How to determine the recurrence of cervical cancer

  If cervical cancer recurs after surgery or radiotherapy, most recurrences occur within 3 years. After recurrence of cervical cancer, most of them die within 1-2 years if they are not treated. Recurrence of cervical cancer is most common in the pelvic wall, parametrium and local recurrence of the cervix. Distant metastasis is mostly seen in supraclavicular lymph nodes and lung metastasis.  The main manifestations of cervical cancer recurrence vary according to the site of cancer recurrence. For local or vaginal recurrence of cervical cancer, irregular vaginal bleeding or foul-smelling leucorrhea often occurs; for pelvic wall or parametrial recurrence, pain and swelling of the affected lower limbs, pain in the lumbosacral area or lower abdomen, and pelvic examination can touch the parametrial mass or fixed mass in the sacral fossa; for rectal or bladder metastasis, blood in the stool or hematuria often occurs; for bone metastasis, local pain often occurs; for lung metastasis, cough and chest pain can occur. Supraclavicular lymph node metastasis may include enlarged and hard lymph nodes. When the above symptoms and signs appear after cervical cancer treatment, the possibility of recurrence should be considered. For local recurrence of cervical and vaginal cancer, it is not difficult to confirm the diagnosis by cytological examination of vaginal smear and biopsy. However, recurrence in the parametrium and pelvic wall is more difficult to be diagnosed mainly by clinical symptoms and pelvic examination.

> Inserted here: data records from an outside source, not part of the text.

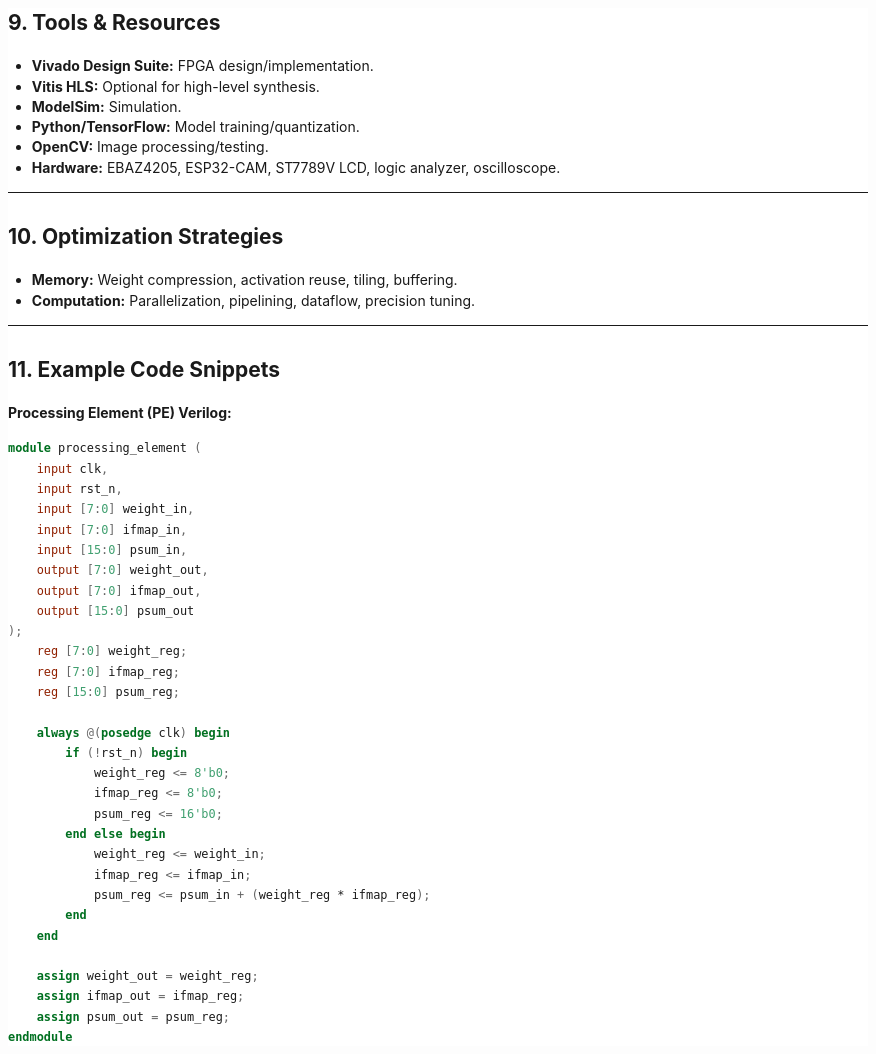 ## 9. Tools & Resources

- **Vivado Design Suite:** FPGA design/implementation.
- **Vitis HLS:** Optional for high-level synthesis.
- **ModelSim:** Simulation.
- **Python/TensorFlow:** Model training/quantization.
- **OpenCV:** Image processing/testing.
- **Hardware:** EBAZ4205, ESP32-CAM, ST7789V LCD, logic analyzer, oscilloscope.

---

## 10. Optimization Strategies

- **Memory:** Weight compression, activation reuse, tiling, buffering.
- **Computation:** Parallelization, pipelining, dataflow, precision tuning.

---

## 11. Example Code Snippets

**Processing Element (PE) Verilog:**
```verilog:src/pe.v
module processing_element (
    input clk,
    input rst_n,
    input [7:0] weight_in,
    input [7:0] ifmap_in,
    input [15:0] psum_in,
    output [7:0] weight_out,
    output [7:0] ifmap_out,
    output [15:0] psum_out
);
    reg [7:0] weight_reg;
    reg [7:0] ifmap_reg;
    reg [15:0] psum_reg;

    always @(posedge clk) begin
        if (!rst_n) begin
            weight_reg <= 8'b0;
            ifmap_reg <= 8'b0;
            psum_reg <= 16'b0;
        end else begin
            weight_reg <= weight_in;
            ifmap_reg <= ifmap_in;
            psum_reg <= psum_in + (weight_reg * ifmap_reg);
        end
    end

    assign weight_out = weight_reg;
    assign ifmap_out = ifmap_reg;
    assign psum_out = psum_reg;
endmodule
```
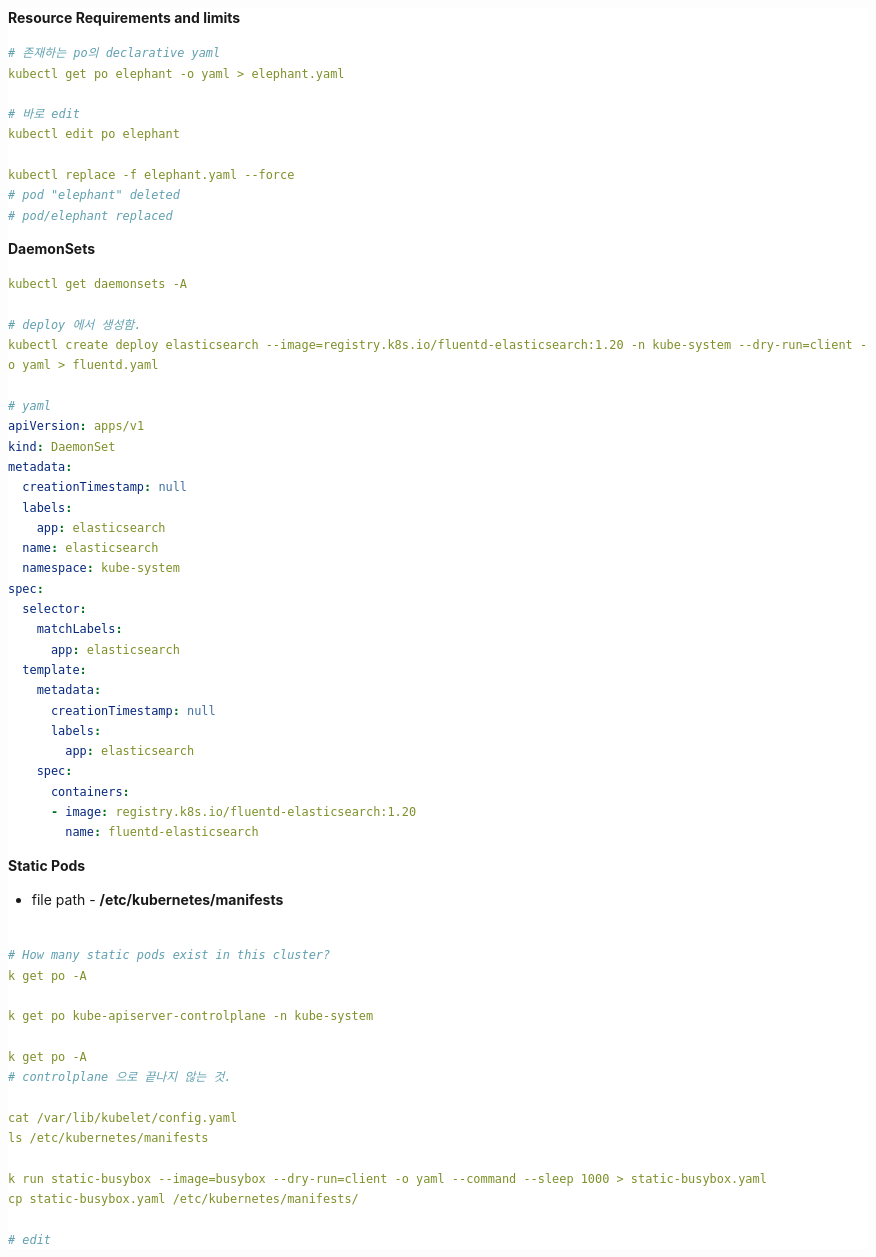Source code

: **Resource Requirements and limits**
```yaml
# 존재하는 po의 declarative yaml 
kubectl get po elephant -o yaml > elephant.yaml

# 바로 edit
kubectl edit po elephant

kubectl replace -f elephant.yaml --force
# pod "elephant" deleted
# pod/elephant replaced
```

**DaemonSets**
```yaml
kubectl get daemonsets -A

# deploy 에서 생성함.
kubectl create deploy elasticsearch --image=registry.k8s.io/fluentd-elasticsearch:1.20 -n kube-system --dry-run=client -o yaml > fluentd.yaml

# yaml
apiVersion: apps/v1
kind: DaemonSet
metadata:
  creationTimestamp: null
  labels:
    app: elasticsearch
  name: elasticsearch
  namespace: kube-system
spec:
  selector:
    matchLabels:
      app: elasticsearch
  template:
    metadata:
      creationTimestamp: null
      labels:
        app: elasticsearch
    spec:
      containers:
      - image: registry.k8s.io/fluentd-elasticsearch:1.20
        name: fluentd-elasticsearch
```

**Static Pods**

- file path - **/etc/kubernetes/manifests**
```yaml

# How many static pods exist in this cluster?
k get po -A

k get po kube-apiserver-controlplane -n kube-system

k get po -A
# controlplane 으로 끝나지 않는 것.

cat /var/lib/kubelet/config.yaml
ls /etc/kubernetes/manifests

k run static-busybox --image=busybox --dry-run=client -o yaml --command --sleep 1000 > static-busybox.yaml
cp static-busybox.yaml /etc/kubernetes/manifests/

# edit
```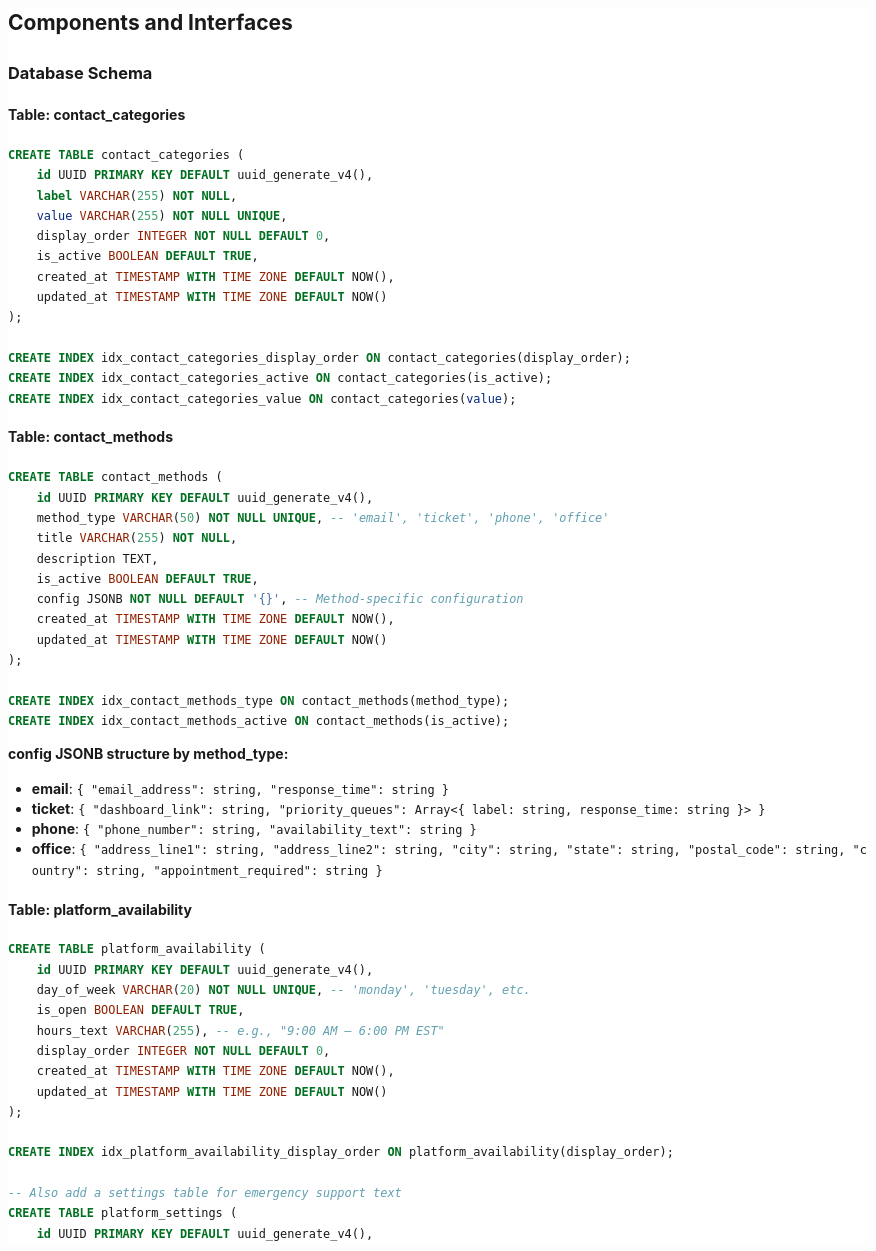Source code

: 
## Components and Interfaces

### Database Schema

#### Table: contact_categories
```sql
CREATE TABLE contact_categories (
    id UUID PRIMARY KEY DEFAULT uuid_generate_v4(),
    label VARCHAR(255) NOT NULL,
    value VARCHAR(255) NOT NULL UNIQUE,
    display_order INTEGER NOT NULL DEFAULT 0,
    is_active BOOLEAN DEFAULT TRUE,
    created_at TIMESTAMP WITH TIME ZONE DEFAULT NOW(),
    updated_at TIMESTAMP WITH TIME ZONE DEFAULT NOW()
);

CREATE INDEX idx_contact_categories_display_order ON contact_categories(display_order);
CREATE INDEX idx_contact_categories_active ON contact_categories(is_active);
CREATE INDEX idx_contact_categories_value ON contact_categories(value);
```

#### Table: contact_methods
```sql
CREATE TABLE contact_methods (
    id UUID PRIMARY KEY DEFAULT uuid_generate_v4(),
    method_type VARCHAR(50) NOT NULL UNIQUE, -- 'email', 'ticket', 'phone', 'office'
    title VARCHAR(255) NOT NULL,
    description TEXT,
    is_active BOOLEAN DEFAULT TRUE,
    config JSONB NOT NULL DEFAULT '{}', -- Method-specific configuration
    created_at TIMESTAMP WITH TIME ZONE DEFAULT NOW(),
    updated_at TIMESTAMP WITH TIME ZONE DEFAULT NOW()
);

CREATE INDEX idx_contact_methods_type ON contact_methods(method_type);
CREATE INDEX idx_contact_methods_active ON contact_methods(is_active);
```

**config JSONB structure by method_type:**

- **email**: `{ "email_address": string, "response_time": string }`
- **ticket**: `{ "dashboard_link": string, "priority_queues": Array<{ label: string, response_time: string }> }`
- **phone**: `{ "phone_number": string, "availability_text": string }`
- **office**: `{ "address_line1": string, "address_line2": string, "city": string, "state": string, "postal_code": string, "country": string, "appointment_required": string }`

#### Table: platform_availability
```sql
CREATE TABLE platform_availability (
    id UUID PRIMARY KEY DEFAULT uuid_generate_v4(),
    day_of_week VARCHAR(20) NOT NULL UNIQUE, -- 'monday', 'tuesday', etc.
    is_open BOOLEAN DEFAULT TRUE,
    hours_text VARCHAR(255), -- e.g., "9:00 AM – 6:00 PM EST"
    display_order INTEGER NOT NULL DEFAULT 0,
    created_at TIMESTAMP WITH TIME ZONE DEFAULT NOW(),
    updated_at TIMESTAMP WITH TIME ZONE DEFAULT NOW()
);

CREATE INDEX idx_platform_availability_display_order ON platform_availability(display_order);

-- Also add a settings table for emergency support text
CREATE TABLE platform_settings (
    id UUID PRIMARY KEY DEFAULT uuid_generate_v4(),
```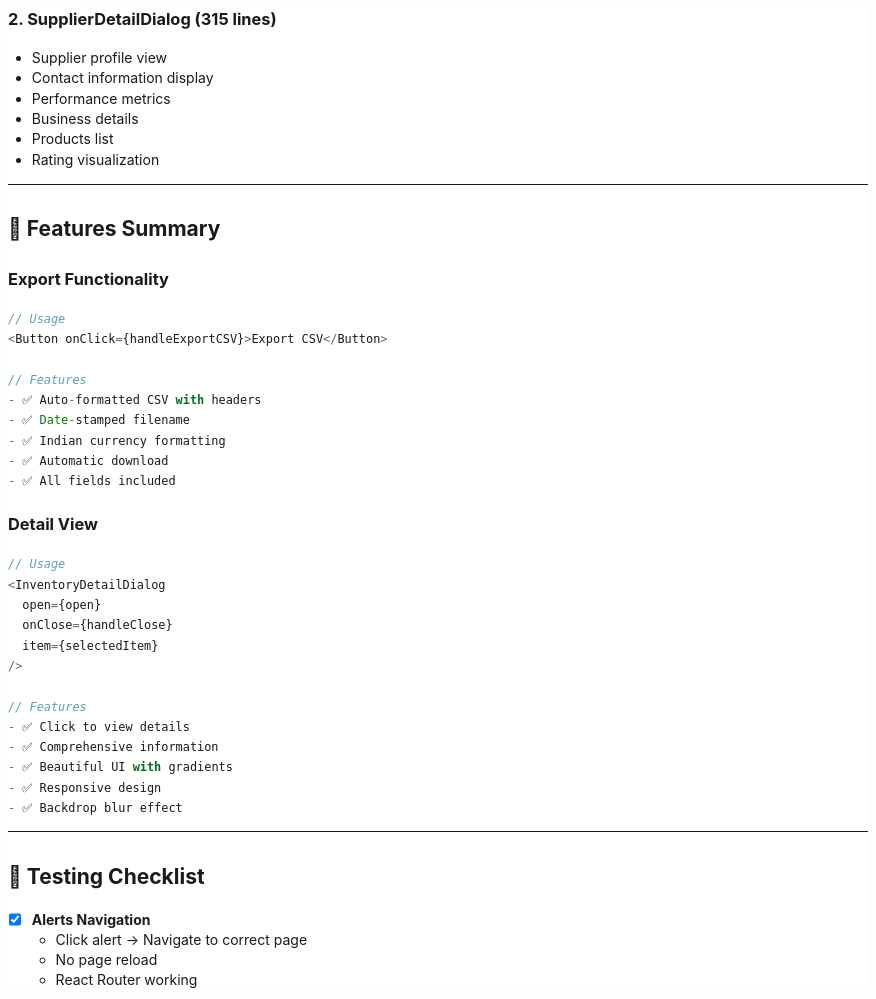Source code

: ### 2. **SupplierDetailDialog** (315 lines)
- Supplier profile view
- Contact information display
- Performance metrics
- Business details
- Products list
- Rating visualization

---

## 🚀 Features Summary

### Export Functionality
```typescript
// Usage
<Button onClick={handleExportCSV}>Export CSV</Button>

// Features
- ✅ Auto-formatted CSV with headers
- ✅ Date-stamped filename
- ✅ Indian currency formatting
- ✅ Automatic download
- ✅ All fields included
```

### Detail View
```typescript
// Usage
<InventoryDetailDialog 
  open={open} 
  onClose={handleClose}
  item={selectedItem}
/>

// Features
- ✅ Click to view details
- ✅ Comprehensive information
- ✅ Beautiful UI with gradients
- ✅ Responsive design
- ✅ Backdrop blur effect
```

---

## 🧪 Testing Checklist

- [x] **Alerts Navigation**
  - Click alert → Navigate to correct page
  - No page reload
  - React Router working
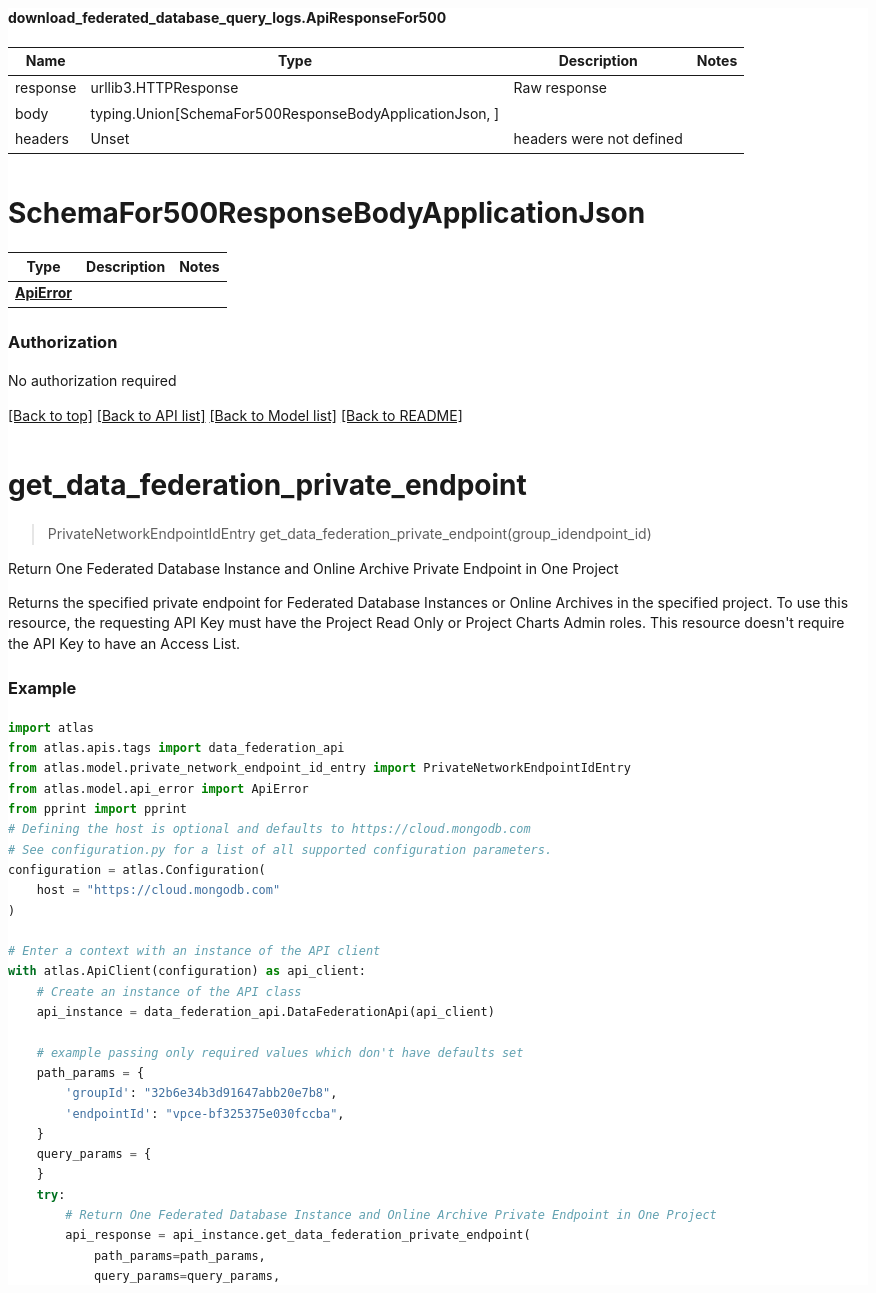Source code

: #### download_federated_database_query_logs.ApiResponseFor500
Name | Type | Description  | Notes
------------- | ------------- | ------------- | -------------
response | urllib3.HTTPResponse | Raw response |
body | typing.Union[SchemaFor500ResponseBodyApplicationJson, ] |  |
headers | Unset | headers were not defined |

# SchemaFor500ResponseBodyApplicationJson
Type | Description  | Notes
------------- | ------------- | -------------
[**ApiError**](../../models/ApiError.md) |  | 


### Authorization

No authorization required

[[Back to top]](#__pageTop) [[Back to API list]](../../../README.md#documentation-for-api-endpoints) [[Back to Model list]](../../../README.md#documentation-for-models) [[Back to README]](../../../README.md)

# **get_data_federation_private_endpoint**
<a name="get_data_federation_private_endpoint"></a>
> PrivateNetworkEndpointIdEntry get_data_federation_private_endpoint(group_idendpoint_id)

Return One Federated Database Instance and Online Archive Private Endpoint in One Project

Returns the specified private endpoint for Federated Database Instances or Online Archives in the specified project. To use this resource, the requesting API Key must have the Project Read Only or Project Charts Admin roles. This resource doesn't require the API Key to have an Access List.

### Example

```python
import atlas
from atlas.apis.tags import data_federation_api
from atlas.model.private_network_endpoint_id_entry import PrivateNetworkEndpointIdEntry
from atlas.model.api_error import ApiError
from pprint import pprint
# Defining the host is optional and defaults to https://cloud.mongodb.com
# See configuration.py for a list of all supported configuration parameters.
configuration = atlas.Configuration(
    host = "https://cloud.mongodb.com"
)

# Enter a context with an instance of the API client
with atlas.ApiClient(configuration) as api_client:
    # Create an instance of the API class
    api_instance = data_federation_api.DataFederationApi(api_client)

    # example passing only required values which don't have defaults set
    path_params = {
        'groupId': "32b6e34b3d91647abb20e7b8",
        'endpointId': "vpce-bf325375e030fccba",
    }
    query_params = {
    }
    try:
        # Return One Federated Database Instance and Online Archive Private Endpoint in One Project
        api_response = api_instance.get_data_federation_private_endpoint(
            path_params=path_params,
            query_params=query_params,
```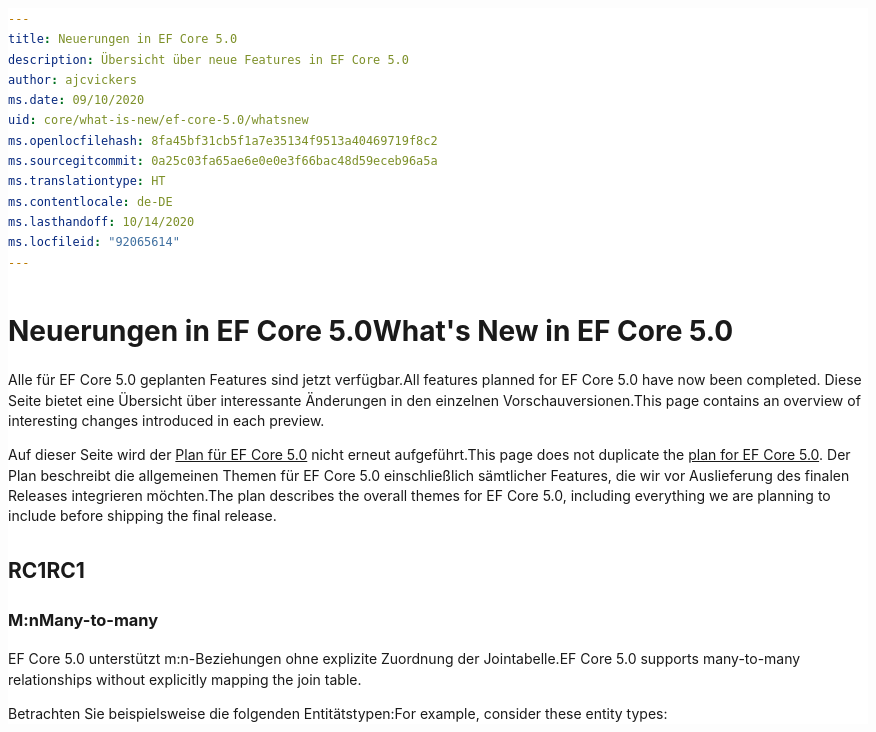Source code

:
 ```yaml
---
title: Neuerungen in EF Core 5.0
description: Übersicht über neue Features in EF Core 5.0
author: ajcvickers
ms.date: 09/10/2020
uid: core/what-is-new/ef-core-5.0/whatsnew
ms.openlocfilehash: 8fa45bf31cb5f1a7e35134f9513a40469719f8c2
ms.sourcegitcommit: 0a25c03fa65ae6e0e0e3f66bac48d59eceb96a5a
ms.translationtype: HT
ms.contentlocale: de-DE
ms.lasthandoff: 10/14/2020
ms.locfileid: "92065614"
---
```

# <a name="whats-new-in-ef-core-50"></a><span data-ttu-id="3e6ba-103">Neuerungen in EF Core 5.0</span><span class="sxs-lookup"><span data-stu-id="3e6ba-103">What's New in EF Core 5.0</span></span>

<span data-ttu-id="3e6ba-104">Alle für EF Core 5.0 geplanten Features sind jetzt verfügbar.</span><span class="sxs-lookup"><span data-stu-id="3e6ba-104">All features planned for EF Core 5.0 have now been completed.</span></span> <span data-ttu-id="3e6ba-105">Diese Seite bietet eine Übersicht über interessante Änderungen in den einzelnen Vorschauversionen.</span><span class="sxs-lookup"><span data-stu-id="3e6ba-105">This page contains an overview of interesting changes introduced in each preview.</span></span>

<span data-ttu-id="3e6ba-106">Auf dieser Seite wird der [Plan für EF Core 5.0](xref:core/what-is-new/ef-core-5.0/plan) nicht erneut aufgeführt.</span><span class="sxs-lookup"><span data-stu-id="3e6ba-106">This page does not duplicate the [plan for EF Core 5.0](xref:core/what-is-new/ef-core-5.0/plan).</span></span> <span data-ttu-id="3e6ba-107">Der Plan beschreibt die allgemeinen Themen für EF Core 5.0 einschließlich sämtlicher Features, die wir vor Auslieferung des finalen Releases integrieren möchten.</span><span class="sxs-lookup"><span data-stu-id="3e6ba-107">The plan describes the overall themes for EF Core 5.0, including everything we are planning to include before shipping the final release.</span></span>

## <a name="rc1"></a><span data-ttu-id="3e6ba-108">RC1</span><span class="sxs-lookup"><span data-stu-id="3e6ba-108">RC1</span></span>

### <a name="many-to-many"></a><span data-ttu-id="3e6ba-109">M:n</span><span class="sxs-lookup"><span data-stu-id="3e6ba-109">Many-to-many</span></span>

<span data-ttu-id="3e6ba-110">EF Core 5.0 unterstützt m:n-Beziehungen ohne explizite Zuordnung der Jointabelle.</span><span class="sxs-lookup"><span data-stu-id="3e6ba-110">EF Core 5.0 supports many-to-many relationships without explicitly mapping the join table.</span></span>

<span data-ttu-id="3e6ba-111">Betrachten Sie beispielsweise die folgenden Entitätstypen:</span><span class="sxs-lookup"><span data-stu-id="3e6ba-111">For example, consider these entity types:</span></span>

Attention should be paid to differentiate pelvic masses from post-radical surgery lymphatic cysts, pelvic wall inflammatory masses, and post-radiotherapy parametrial connective tissue fibrosis. B-mode ultrasound, CT, PET-CT/pelvic examinations, etc. have certain reference value for the diagnosis of recurrent metastatic cancer.  In the actual review, patients with squamous cell carcinoma also do a tumor index SCC (squamous cell carcinoma antigen), if it is continuously elevated, we should be careful, which often means recurrence or metastasis. However, this index is often interfered by inflammation, so if you have a cough and cold just before the review, it is better to wait for the disease to improve before the review, so as not to interfere with the test results.